→ **Problem**
What you return must be the lines of the data that hold the word "Kerala".

Extracted data entries
▬▬▬

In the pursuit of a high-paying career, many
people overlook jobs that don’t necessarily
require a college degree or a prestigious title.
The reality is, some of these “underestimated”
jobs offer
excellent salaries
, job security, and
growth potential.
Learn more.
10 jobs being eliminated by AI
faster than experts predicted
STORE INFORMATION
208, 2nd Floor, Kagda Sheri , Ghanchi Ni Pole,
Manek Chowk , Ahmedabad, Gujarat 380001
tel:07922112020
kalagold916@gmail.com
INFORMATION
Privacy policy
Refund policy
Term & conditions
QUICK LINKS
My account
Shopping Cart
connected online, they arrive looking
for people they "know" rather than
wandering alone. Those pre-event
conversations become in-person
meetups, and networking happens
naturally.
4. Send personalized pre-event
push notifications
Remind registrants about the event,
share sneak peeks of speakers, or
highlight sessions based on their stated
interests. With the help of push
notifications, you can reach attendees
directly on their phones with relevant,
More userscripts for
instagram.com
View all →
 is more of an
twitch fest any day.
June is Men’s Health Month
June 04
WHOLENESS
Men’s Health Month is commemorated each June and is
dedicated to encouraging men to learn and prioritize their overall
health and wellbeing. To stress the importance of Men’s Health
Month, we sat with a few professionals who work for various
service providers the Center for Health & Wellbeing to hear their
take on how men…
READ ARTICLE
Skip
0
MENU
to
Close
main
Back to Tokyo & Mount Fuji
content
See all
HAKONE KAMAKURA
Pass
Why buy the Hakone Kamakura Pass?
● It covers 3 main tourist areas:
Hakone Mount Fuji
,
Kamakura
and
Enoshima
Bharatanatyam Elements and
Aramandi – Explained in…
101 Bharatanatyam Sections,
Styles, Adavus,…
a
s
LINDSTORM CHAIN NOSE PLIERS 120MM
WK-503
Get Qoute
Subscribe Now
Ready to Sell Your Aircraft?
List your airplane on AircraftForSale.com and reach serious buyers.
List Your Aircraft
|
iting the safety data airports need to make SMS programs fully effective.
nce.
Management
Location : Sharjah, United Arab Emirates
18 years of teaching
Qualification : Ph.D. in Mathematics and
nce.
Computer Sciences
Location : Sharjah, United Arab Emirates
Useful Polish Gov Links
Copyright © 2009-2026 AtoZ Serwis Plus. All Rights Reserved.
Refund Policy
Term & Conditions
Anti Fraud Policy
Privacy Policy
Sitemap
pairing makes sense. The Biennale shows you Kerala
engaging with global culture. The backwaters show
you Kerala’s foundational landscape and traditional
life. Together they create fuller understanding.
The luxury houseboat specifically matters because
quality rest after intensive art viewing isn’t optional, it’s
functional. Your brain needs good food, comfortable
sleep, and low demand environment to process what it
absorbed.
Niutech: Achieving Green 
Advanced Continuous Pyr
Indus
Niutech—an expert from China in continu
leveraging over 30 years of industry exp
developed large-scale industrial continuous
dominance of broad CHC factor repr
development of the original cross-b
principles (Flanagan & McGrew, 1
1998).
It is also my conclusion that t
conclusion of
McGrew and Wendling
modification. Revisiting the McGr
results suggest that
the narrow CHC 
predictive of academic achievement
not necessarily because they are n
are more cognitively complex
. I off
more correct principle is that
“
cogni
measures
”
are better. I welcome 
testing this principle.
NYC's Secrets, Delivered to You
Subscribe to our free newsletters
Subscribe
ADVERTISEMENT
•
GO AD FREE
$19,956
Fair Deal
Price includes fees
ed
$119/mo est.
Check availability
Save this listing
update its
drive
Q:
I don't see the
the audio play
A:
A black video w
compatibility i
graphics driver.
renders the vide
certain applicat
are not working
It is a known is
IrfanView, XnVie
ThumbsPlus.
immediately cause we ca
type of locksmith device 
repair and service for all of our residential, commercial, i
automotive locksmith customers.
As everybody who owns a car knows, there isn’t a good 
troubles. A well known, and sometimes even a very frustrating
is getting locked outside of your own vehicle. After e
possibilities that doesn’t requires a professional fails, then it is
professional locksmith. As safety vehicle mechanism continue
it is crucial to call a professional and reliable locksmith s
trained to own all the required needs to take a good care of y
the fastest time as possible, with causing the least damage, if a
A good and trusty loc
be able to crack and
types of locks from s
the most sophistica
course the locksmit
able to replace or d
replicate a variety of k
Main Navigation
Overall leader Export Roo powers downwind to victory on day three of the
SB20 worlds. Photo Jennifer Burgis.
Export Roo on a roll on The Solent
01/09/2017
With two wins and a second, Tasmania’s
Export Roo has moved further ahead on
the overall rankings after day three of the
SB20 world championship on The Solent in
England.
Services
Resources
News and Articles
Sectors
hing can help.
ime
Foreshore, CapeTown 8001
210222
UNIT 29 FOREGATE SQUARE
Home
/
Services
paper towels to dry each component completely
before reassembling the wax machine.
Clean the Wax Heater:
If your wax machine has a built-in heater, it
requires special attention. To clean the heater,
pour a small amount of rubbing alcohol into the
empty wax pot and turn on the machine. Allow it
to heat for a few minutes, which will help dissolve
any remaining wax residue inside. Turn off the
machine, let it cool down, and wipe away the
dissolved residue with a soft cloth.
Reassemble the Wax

▬▬▬

→ **Problem solution**
pairing makes sense. The Biennale shows you Kerala
you Kerala’s foundational landscape and traditional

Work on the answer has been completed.